Texte source:
□ □ □

Dans l'intervalle, le groupe radical vous demande de ne pas entrer en matière sur ce projet de loi et de le rejeter.
M. David Hiler (Ve). Dans cette enceinte, chacun s'accorde à penser que des erreurs ont été commises et, si j'ai bien entendu M. Brunschwig, des «délits» aussi. Mais, à un certain moment, il faut admettre que le passé est le passé, et tirer un trait !
Le problème - et c'est peut-être l'intérêt du projet qui nous est soumis - réside dans l'exposé des motifs. Il comporte un certain nombre de faits qui laissent à penser qu'il ne s'agirait pas que du passé ! De ce point de vue, le reproche «d'acharnement thérapeutique» de l'Alliance de gauche contre la Banque cantonale est peu fondé.
Dans bien des cas, j'avoue que certaines propositions de l'Alliance de gauche, surtout sur des sujets de ce type-là, me laissent penser qu'ils ont un goût particulier pour chasser le papillon au bazooka avec toutes les conséquences qui en résultent pour classer le papillon ! Mais le refus d'entrer en matière signifie qu'on ne veut pas trouver de moyens plus adéquats pour y voir plus clair.
Les responsables de la Banque cantonale ont tenté d'expliquer la situation à un certain nombre de partis politiques. Le nôtre, par exemple, les a reçus avec plaisir. Ils ont raison de donner des réponses à certaines questions au sujet desquelles la presse laisse planer des doutes.
Il nous paraît judicieux de renvoyer ce projet de loi en commission et d'y écouter attentivement les explications qui y seront données, afin d'utiliser la méthode adéquate pour traiter ce sujet. Nous vous appelons donc, tout en marquant une distance à l'égard de la solution proposée, à renvoyer ce projet de loi en commission, comme il se doit.
M. Olivier Lorenzini (PDC). Le parti démocrate-chrétien ne soutiendra pas ce projet de loi.
En effet, comment imaginer que six députés - dont la plupart, si ce n'est la totalité, n'ont aucune connaissance des activités bancaires - puissent examiner l'ensemble des conditions de prêts consentis depuis dix ans ? Ce serait un travail de titan que des amateurs ne pourraient accomplir sérieusement. D'autre part, comment est-il possible de libérer du secret bancaire une telle commission d'enquête qui devra rapporter au Grand Conseil ?
Mais revenons sur l'objectif d'un tel projet de loi. Par leurs actes, ces initiants provoquent la méfiance des clients et des épargnants et même des institutions chez qui la banque emprunte et augmente les taux, comme nous avons pu le lire dans la presse, suite à la méfiance ainsi provoquée. Une banque, plus que toute autre entreprise, forge sa réputation sur le critère de la confiance. C'est l'un des éléments fondamentaux pour le client et le futur client. Par vos actions, c'est précisément la confiance de ces clients que vous entamez !

□ □ □

Données fournies:
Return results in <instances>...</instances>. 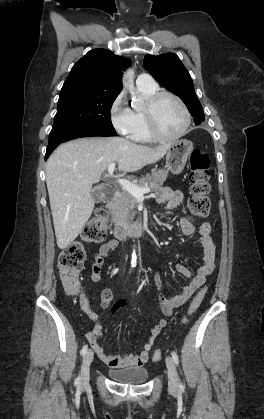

□ □ □

À faire:
A) D'après le débat parlementaire, pour quelles raisons le parti démocrate-chrétien refuse-t-il de soutenir le projet de loi ? Répondez en une à trois phrases.
B) Poursuivez le débat parlementaire, s'il vous plaît, à partir de sa dernière phrase.

Réponses:
A) Selon M. Lorenzini, six députés, pour la plupart sans aucune connaissance des activités bancaires, ne pourraient pas examiner sérieusement l'ensemble des conditions de prêts consentis depuis dix ans, et l'on ne voit pas comment libérer du secret bancaire une commission d'enquête qui doit rapporter au Grand Conseil. De plus, les initiants provoquent la méfiance des clients, des épargnants et des institutions prêteuses, ce qui entame la confiance sur laquelle une banque forge sa réputation.

B)
Il est vrai - et nous avons pu le lire à plusieurs reprises dans la presse - que la Banque cantonale doit encore régler des problèmes liés à des prêts perpétrés durant les années folles. Elle devra gérer les dossiers complexes et délicats de certains débiteurs pendant de nombreuses années. Cependant, il n'appartient pas aux députés de s'occuper des erreurs du passé qu'aucune commission d'enquête ne pourra, par ailleurs, effacer. En outre, nous pourrions mettre sur pied tous les mois et sur d'autres sujets des commissions d'enquête sur les erreurs commises pendant les années folles.
Si l'on prend l'exemple de l'aménagement du site des anciens ateliers des Charmilles - que je connais particulièrement bien pour être leur voisin - pourrions-nous prétendre que, dix ans après, nous aurions proposé la même urbanisation ? Je ne le crois pas, mais là encore aucune commission d'enquête ne permettra de corriger ces erreurs.
C'est pour toutes ces raisons que le groupe démocrate-chrétien n'entrera pas en matière sur ce projet de loi. Il vous demande la discussion immédiate.
M. Olivier Vodoz, conseiller d'Etat. Permettez-moi de dire au nom du Conseil d'Etat que ce dernier est soucieux, comme vous, de la bonne marche de la Banque cantonale. Cette dernière doit être forte, car il est essentiel qu'une banque de proximité - dont le siège se trouve sur le territoire de notre canton - puisse apprécier la situation particulière de sa région et garantisse une confiance et une crédibilité optimale.
Il était bien difficile de composer, d'une part, avec la volonté de mettre sur pied les mesures de restructuration adéquates que les banques, tant publiques que privées, ont connues après les années de prospérité et, d'autre part, la volonté d'éviter de prétériter la Banque cantonale au nom d'une transparence accrue.
Au nom du Conseil d'Etat, j'exprime notre confiance au conseil d'administration de la Banque cantonale, élu pour une large part par les collectivités publiques. Le conseil d'administration est formé, entre autres, par des membres des partis représentés dans ce parlement et par ceux représentés au Conseil municipal. Leur responsabilité est grande et les tâches qu'ils ont à accomplir difficiles à exécuter.
Au moment de la fusion des deux établissements, je vous avais fait part, avec l'accord du Conseil d'Etat, de ma volonté de ne jamais siéger dans un établissement public. Ainsi, je mettais en garde - trop tardivement malheureusement - ceux qui auraient été tentés de prendre des engagements au niveau du conseil d'administration d'une banque, car cela demande du temps, de la disponibilité, de l'indépendance et des connaissances, surtout si l'on considère le nouveau droit de la SA.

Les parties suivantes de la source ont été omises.